Dat gebeurde bijvoorbeeld begin vorig jaar, nadat een jongere bijna 6 jaar had moeten wachten voordat zijn zaak op zitting werd behandeld. Hij zat indertijd wegens persoonlijke problemen in een opvang en maakte zich vanaf zijn 17e enkele jaren samen met anderen regelmatig schuldig aan zogeheten ‘marktplaats-oplichtingen’ voor kleine bedragen. Toen zijn zaak eindelijk op zitting kwam was hij inmiddels 27, was hij verhuisd en had hij elders een nieuw leven opgebouwd zonder politiecontacten. Interessant is de motivering van deze beslissing door de rechtbank. Niet alleen werd nog eens uitdrukkelijk op het pedagogisch hoofddoel van het jeugdstrafrecht gewezen, wat met zich meebrengt dat een strafrechtelijke reactie snel, doeltreffend en proportioneel moet zijn. Er werd ook gewezen op het gevaar van verstoring van een mogelijk positieve ontwikkeling bij de jongere door het eindeloze uitstel van de behandeling van zijn zaak. Bovendien merkte de meervoudige kamer van de rechtbank onder verwijzing naar de Toeslagenaffaire op, dat op strenge regels “een uitzondering gemaakt moet kunnen worden, indien die strenge toepassing tot disproportioneel nadeel voor betrokkenen leidt.”
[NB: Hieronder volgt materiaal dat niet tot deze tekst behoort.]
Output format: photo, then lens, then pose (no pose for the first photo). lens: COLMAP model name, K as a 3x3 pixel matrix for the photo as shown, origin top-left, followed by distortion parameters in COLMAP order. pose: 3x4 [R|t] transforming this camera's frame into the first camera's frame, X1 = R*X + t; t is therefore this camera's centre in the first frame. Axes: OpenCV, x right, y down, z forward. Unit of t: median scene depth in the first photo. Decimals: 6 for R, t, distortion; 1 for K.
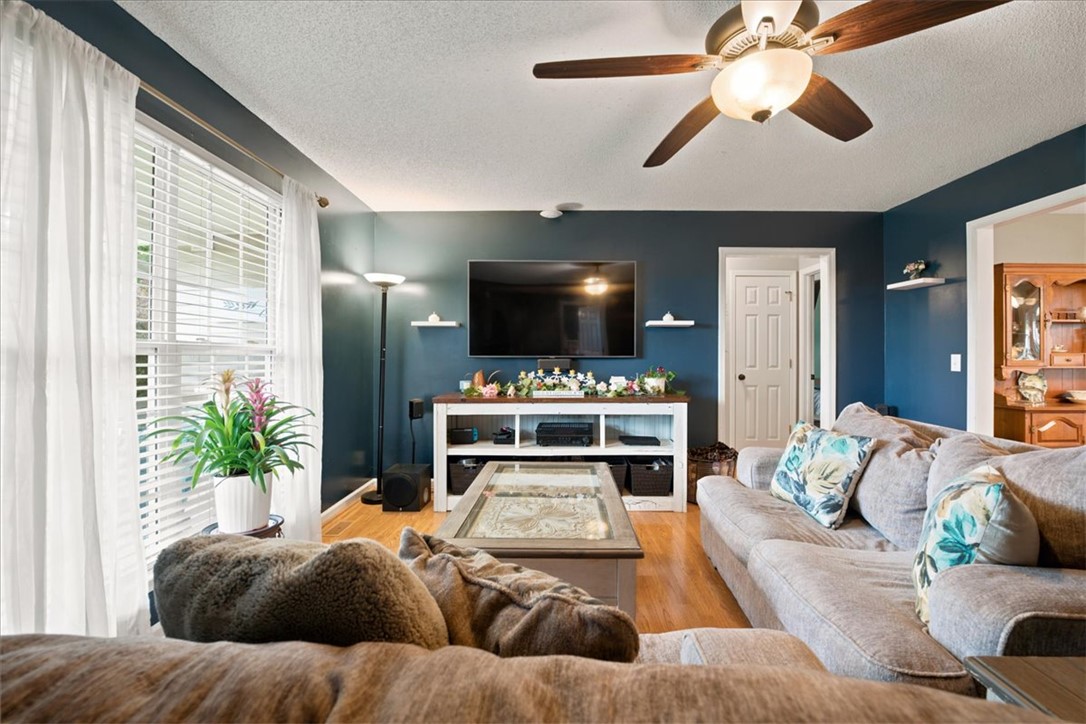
lens RADIAL K [[464.9, 0, 543.6], [0, 464.9, 361.0], [0, 0, 1]] dist [-0.013471, -0.000285]
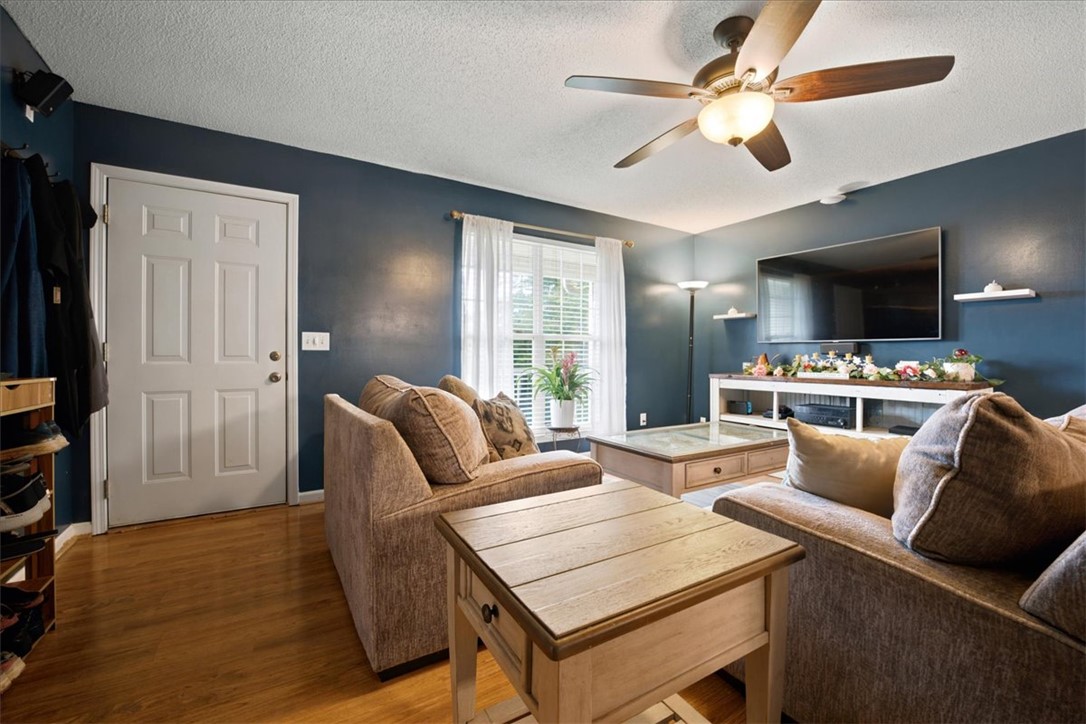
lens RADIAL K [[449.3, 0, 548.3], [0, 449.3, 362.5], [0, 0, 1]] dist [-0.012467, -0.000189]
pose [[0.551485, 0.014372, -0.834061, 0.513225], [-0.009907, 0.999894, 0.010679, 0.035858], [0.834126, 0.002374, 0.551569, -0.055970]]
Deze uitspraak is niet onopgemerkt gebleven. Het afgelopen jaar hebben meerdere rechtbanken op vergelijkbare wijze en met dezelfde argumenten beslissingen genomen in jeugdstrafzaken waarbij sprake was van een overschrijding van de redelijke termijn met enkele jaren. Dat de capaciteitsproblemen bij de rechtspraak leiden tot het schrappen van strafzaken en tot eindeloze vertraging in de behandeling van (jeugd)zaken, draagt allerminst bij aan de versterking van het vertrouwen in een betrouwbare en voorspoedige rechtsgang. Dat kinderrechters daar in sommige gevallen een radicale beslissing in nemen en de procesgang stoppen vormt dan weer een klein lichtpuntje in deze treurige ontwikkeling.